Figure 5 shows the overall accident rate for each type, compared to the results from previous articles in this series. Accident rate is computed by taking the total number of accidents over the 10-year analysis period, dividing it by the average number of registered aircraft of that type, divided by 10 to get an average annual fleet accident rate.

The Long-EZ and the VariEze have nearly the lowest rate in the homebuilts checked. However, it’s probable that these results are skewed due to a greater number of non-operational aircraft of these older designs.

Figure 4.

 

Figure 5.

Once an aircraft is on the FAA rolls, the only way it’s removed is if the owner requests de-registration. The FAA doesn’t automatically de-register an airplane after a crash. Owners (or their estates) may not realize this, and long-destroyed aircraft may remain on the FAA rolls. Similarly, an owner may decide to part-out or scrap an airplane, either due to mechanical problems or fear of liability. It may not occur to them to cancel the N-number.

Rutan’s ultimate Long-EZ evolution was the twin-engine Defiant. The original design used a forward rudder.

This affects both old and new homebuilt designs, but as a design gets older, the decommissioned aircraft start to add up. In January 2008, there were about the same number of Quickies and Vans RV-9s on the FAA registry. It’s a safe bet that there were more operational RV-9s than Quickies.

The FAA is trying to identify inactive aircraft; the registration data includes a code that tells the status of the effort for each aircraft. The effort is still in its infancy, though. For the VariEzes, for instance, eliminating all examples with questionable status codes causes its fleet accident rate to rise just one-hundredth of one percent.
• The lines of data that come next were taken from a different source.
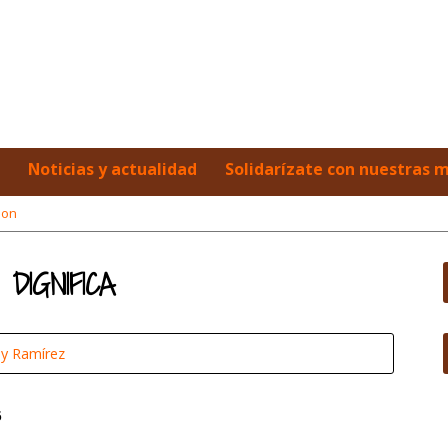
Noticias y actualidad
Solidarízate con nuestras 
mon
 DIGNIFICA
y Ramírez
6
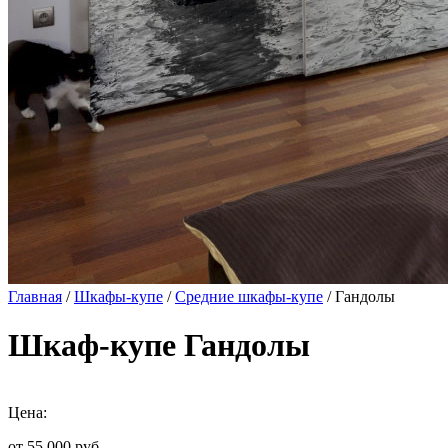
Главная
/
Шкафы-купе
/
Средние шкафы-купе
/ Гандолы
Шкаф-купе Гандолы
Цена:
от 55 000
руб.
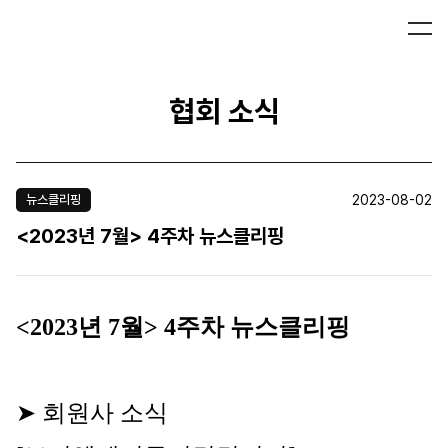
협회 소식
2023-08-02
뉴스클리핑
<2023년 7월> 4주차 뉴스클리핑
<2023년 7월> 4주차 뉴스클리핑
➤ 회원사 소식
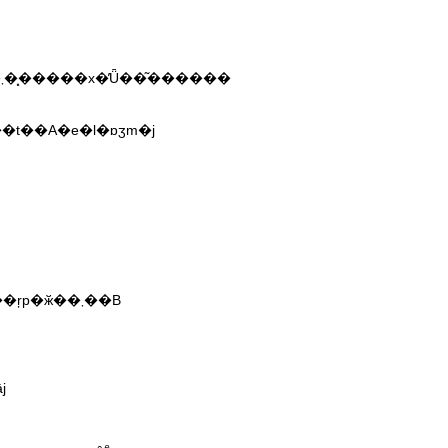
���{�������͊C�O�̉��y��w�Ő��y���U�A�܂��͓����x�̓Ǖ��͂������
��t��A�e�l�ɒʒm�j
�e��]���̉��L�ۑ�ȁi����E�Õ��j�B���t�҂͌���ŗp�ӂ��܂��B
j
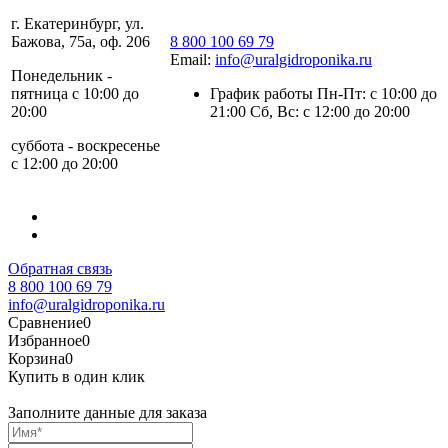
г. Екатеринбург, ул.
Бажова, 75а, оф. 206
8 800 100 69 79
Email:
info@uralgidroponika.ru
Понедельник -
пятница с 10:00 до
График работы Пн-Пт: с 10:00 до
20:00
21:00 Сб, Вс: с 12:00 до 20:00
суббота - воскресенье
с 12:00 до 20:00
Обратная связь
8 800 100 69 79
info@uralgidroponika.ru
Сравнение
0
Избранное
0
Корзина
0
Купить в один клик
Заполните данные для заказа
So why use fleet accident rate to compare homebuilt aircraft? Because there isn’t anything else. The FAA makes an estimate as to how many active homebuilts there are, and how many hours they each fly per year, but they don’t break this down by homebuilt type. And many persons, including myself, question the accuracy of the FAA’s estimates for the overall fleet.

Rutan-inspired canard aircraft such as this Cozy usually include turnover structures built into the seats. This improves accident survivability.

Fortunately, most of the airplanes in these accident studies are relatively recent designs. Once one rises past “RV (All)” on Figure 5, all of the designs date to 15 years or less from the start of my analysis period—with the exception of the Quickie. The Quickie was a contemporary of the VariEze and Long-EZ, and its higher accident rate probably reflects the reported difficulties with ground handling.

Wrap-Up

The data seems to confirm some of the claimed safety advantages of the canard design. As illustrated by the Quickie, however, the advantage can easily be overcome by other design decisions and variations incorporated by the builder.

The canard configuration offers a stall-proof design, but only if it’s properly built and the CG remains within the allowable range. Fly with the CG too far aft, and the aircraft may enter an unrecoverable “deep stall.”

Even if the plane doesn’t actually stall when it gets too slow, the nose may still pitch down unexpectedly. This has caused a few accidents where the pilot got too slow on approach and the plane pitched down near the ground. Canards are not short-field airplanes, and given that most are pusher designs, they are not grass/gravel runway airplanes, either. Still, they can offer good safety, good performance and a distinct appearance. Most homebuilders don’t ask for anything more.

Canards visiting Oshkosh in the 1980s and ’90s clustered on “EZ Street.”